Your goal: Among the lines below, copy exactly those from the one with "Schlittschuhläufer – weder auf dem Eisfeld" through the one with "URMARESTE-NE IN SOCIAL MEDIA", counting both ends.

#### Data supplied

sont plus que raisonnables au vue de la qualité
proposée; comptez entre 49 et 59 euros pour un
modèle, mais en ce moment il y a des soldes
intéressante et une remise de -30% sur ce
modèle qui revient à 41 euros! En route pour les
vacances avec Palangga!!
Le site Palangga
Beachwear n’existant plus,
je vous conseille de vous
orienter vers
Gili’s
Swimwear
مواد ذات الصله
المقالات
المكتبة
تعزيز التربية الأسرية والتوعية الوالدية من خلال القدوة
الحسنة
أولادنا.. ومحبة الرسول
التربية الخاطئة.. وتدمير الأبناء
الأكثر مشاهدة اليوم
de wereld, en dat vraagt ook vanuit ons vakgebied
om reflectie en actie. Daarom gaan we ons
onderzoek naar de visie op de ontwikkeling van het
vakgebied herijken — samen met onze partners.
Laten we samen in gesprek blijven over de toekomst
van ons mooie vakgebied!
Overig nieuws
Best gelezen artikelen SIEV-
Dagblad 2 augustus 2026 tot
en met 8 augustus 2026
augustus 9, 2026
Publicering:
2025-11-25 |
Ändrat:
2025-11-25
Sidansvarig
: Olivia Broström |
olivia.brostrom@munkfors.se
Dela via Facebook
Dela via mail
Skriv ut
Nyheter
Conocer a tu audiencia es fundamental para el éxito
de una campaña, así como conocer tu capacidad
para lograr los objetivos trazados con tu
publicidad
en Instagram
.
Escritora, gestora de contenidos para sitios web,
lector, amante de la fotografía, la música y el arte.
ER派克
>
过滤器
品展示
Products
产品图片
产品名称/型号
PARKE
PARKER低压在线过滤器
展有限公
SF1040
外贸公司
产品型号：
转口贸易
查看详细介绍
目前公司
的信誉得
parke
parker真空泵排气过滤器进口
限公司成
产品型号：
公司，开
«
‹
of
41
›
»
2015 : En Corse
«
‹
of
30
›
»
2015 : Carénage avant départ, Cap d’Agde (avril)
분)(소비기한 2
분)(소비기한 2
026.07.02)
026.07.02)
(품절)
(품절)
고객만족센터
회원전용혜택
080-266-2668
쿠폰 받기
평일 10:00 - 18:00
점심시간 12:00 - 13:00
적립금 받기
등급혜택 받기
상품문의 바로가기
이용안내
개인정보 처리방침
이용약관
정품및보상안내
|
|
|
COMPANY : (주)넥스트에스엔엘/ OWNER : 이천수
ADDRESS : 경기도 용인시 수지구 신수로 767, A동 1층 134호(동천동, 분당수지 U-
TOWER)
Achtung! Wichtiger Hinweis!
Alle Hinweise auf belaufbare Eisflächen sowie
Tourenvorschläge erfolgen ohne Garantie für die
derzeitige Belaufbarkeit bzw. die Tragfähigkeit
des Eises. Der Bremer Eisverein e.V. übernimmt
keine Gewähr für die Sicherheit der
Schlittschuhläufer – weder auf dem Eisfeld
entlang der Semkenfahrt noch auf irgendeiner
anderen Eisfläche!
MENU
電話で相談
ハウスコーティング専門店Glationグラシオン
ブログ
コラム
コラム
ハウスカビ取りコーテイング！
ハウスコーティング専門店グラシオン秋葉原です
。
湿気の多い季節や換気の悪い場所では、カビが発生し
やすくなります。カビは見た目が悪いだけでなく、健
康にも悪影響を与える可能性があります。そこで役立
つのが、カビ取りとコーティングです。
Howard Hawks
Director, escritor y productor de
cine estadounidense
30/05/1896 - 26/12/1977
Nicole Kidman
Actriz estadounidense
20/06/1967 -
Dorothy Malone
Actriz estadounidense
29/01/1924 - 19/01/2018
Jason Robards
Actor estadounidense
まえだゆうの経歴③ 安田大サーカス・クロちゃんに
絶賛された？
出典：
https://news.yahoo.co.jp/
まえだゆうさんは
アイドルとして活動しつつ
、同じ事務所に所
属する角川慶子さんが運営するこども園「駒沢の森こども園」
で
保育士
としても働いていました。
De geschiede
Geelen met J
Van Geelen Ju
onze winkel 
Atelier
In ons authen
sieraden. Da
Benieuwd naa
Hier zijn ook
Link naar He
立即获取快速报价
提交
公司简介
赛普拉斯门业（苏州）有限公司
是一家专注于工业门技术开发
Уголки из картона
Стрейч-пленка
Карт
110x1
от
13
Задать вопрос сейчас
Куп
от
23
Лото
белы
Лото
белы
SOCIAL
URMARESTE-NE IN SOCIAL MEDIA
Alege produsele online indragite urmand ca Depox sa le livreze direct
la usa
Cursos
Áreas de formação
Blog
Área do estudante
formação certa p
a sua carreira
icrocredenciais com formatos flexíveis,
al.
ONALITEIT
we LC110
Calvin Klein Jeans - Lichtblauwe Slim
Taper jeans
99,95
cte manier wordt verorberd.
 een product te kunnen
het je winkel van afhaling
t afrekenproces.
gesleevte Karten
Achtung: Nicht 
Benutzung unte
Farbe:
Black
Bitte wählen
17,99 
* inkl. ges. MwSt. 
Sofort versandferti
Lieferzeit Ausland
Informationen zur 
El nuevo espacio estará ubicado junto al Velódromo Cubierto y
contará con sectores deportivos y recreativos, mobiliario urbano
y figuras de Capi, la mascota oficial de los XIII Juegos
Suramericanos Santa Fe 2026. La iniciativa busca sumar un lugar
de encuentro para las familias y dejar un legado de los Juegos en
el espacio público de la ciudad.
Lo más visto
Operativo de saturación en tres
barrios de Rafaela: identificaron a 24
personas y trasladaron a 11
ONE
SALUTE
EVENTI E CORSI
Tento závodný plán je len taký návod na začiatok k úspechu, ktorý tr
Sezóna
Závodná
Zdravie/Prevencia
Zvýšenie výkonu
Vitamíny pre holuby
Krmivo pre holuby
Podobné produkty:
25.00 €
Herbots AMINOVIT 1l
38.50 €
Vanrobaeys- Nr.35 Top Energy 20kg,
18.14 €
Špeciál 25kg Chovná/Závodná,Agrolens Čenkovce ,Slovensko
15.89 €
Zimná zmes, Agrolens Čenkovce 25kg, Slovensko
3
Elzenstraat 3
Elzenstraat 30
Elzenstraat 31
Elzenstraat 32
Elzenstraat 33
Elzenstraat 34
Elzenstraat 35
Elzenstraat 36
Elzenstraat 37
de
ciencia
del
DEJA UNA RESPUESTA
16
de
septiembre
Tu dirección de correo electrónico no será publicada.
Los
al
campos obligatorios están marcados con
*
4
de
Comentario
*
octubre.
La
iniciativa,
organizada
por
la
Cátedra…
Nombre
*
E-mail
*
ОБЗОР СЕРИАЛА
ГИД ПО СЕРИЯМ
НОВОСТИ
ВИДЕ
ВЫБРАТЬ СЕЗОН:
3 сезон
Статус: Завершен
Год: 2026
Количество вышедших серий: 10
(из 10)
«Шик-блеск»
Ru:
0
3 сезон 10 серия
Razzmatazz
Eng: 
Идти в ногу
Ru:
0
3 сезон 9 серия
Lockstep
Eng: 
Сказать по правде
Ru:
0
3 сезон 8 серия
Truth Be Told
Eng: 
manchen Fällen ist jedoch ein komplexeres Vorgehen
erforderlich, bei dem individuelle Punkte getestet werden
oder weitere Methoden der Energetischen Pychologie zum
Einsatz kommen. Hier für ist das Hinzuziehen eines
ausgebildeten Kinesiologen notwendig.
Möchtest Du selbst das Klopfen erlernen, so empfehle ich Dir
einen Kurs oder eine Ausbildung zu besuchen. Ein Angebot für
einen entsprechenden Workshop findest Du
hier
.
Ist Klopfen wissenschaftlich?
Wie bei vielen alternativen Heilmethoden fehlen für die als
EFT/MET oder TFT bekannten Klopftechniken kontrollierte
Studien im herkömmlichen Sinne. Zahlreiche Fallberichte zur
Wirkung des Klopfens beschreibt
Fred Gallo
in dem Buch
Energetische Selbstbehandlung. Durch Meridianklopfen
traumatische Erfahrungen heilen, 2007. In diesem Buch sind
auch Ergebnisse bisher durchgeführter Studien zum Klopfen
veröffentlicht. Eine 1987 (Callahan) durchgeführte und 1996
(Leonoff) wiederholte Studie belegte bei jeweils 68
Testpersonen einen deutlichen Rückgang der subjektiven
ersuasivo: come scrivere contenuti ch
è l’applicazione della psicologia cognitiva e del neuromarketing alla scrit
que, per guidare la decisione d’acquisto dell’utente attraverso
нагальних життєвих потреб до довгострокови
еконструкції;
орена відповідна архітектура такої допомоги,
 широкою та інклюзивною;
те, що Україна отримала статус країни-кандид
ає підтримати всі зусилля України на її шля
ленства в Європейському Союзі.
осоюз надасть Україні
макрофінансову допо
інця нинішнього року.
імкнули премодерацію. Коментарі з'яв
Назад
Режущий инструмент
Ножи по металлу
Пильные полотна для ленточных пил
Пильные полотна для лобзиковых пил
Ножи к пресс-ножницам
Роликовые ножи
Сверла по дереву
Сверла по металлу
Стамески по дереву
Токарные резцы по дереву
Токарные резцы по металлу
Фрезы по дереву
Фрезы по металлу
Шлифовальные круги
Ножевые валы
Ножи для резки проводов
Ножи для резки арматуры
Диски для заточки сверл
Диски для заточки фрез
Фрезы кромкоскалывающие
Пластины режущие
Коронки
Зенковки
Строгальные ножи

########

Result below:
Schlittschuhläufer – weder auf dem Eisfeld
entlang der Semkenfahrt noch auf irgendeiner
anderen Eisfläche!
MENU
電話で相談
ハウスコーティング専門店Glationグラシオン
ブログ
コラム
コラム
ハウスカビ取りコーテイング！
ハウスコーティング専門店グラシオン秋葉原です
。
湿気の多い季節や換気の悪い場所では、カビが発生し
やすくなります。カビは見た目が悪いだけでなく、健
康にも悪影響を与える可能性があります。そこで役立
つのが、カビ取りとコーティングです。
Howard Hawks
Director, escritor y productor de
cine estadounidense
30/05/1896 - 26/12/1977
Nicole Kidman
Actriz estadounidense
20/06/1967 -
Dorothy Malone
Actriz estadounidense
29/01/1924 - 19/01/2018
Jason Robards
Actor estadounidense
まえだゆうの経歴③ 安田大サーカス・クロちゃんに
絶賛された？
出典：
https://news.yahoo.co.jp/
まえだゆうさんは
アイドルとして活動しつつ
、同じ事務所に所
属する角川慶子さんが運営するこども園「駒沢の森こども園」
で
保育士
としても働いていました。
De geschiede
Geelen met J
Van Geelen Ju
onze winkel 
Atelier
In ons authen
sieraden. Da
Benieuwd naa
Hier zijn ook
Link naar He
立即获取快速报价
提交
公司简介
赛普拉斯门业（苏州）有限公司
是一家专注于工业门技术开发
Уголки из картона
Стрейч-пленка
Карт
110x1
от
13
Задать вопрос сейчас
Куп
от
23
Лото
белы
Лото
белы
SOCIAL
URMARESTE-NE IN SOCIAL MEDIA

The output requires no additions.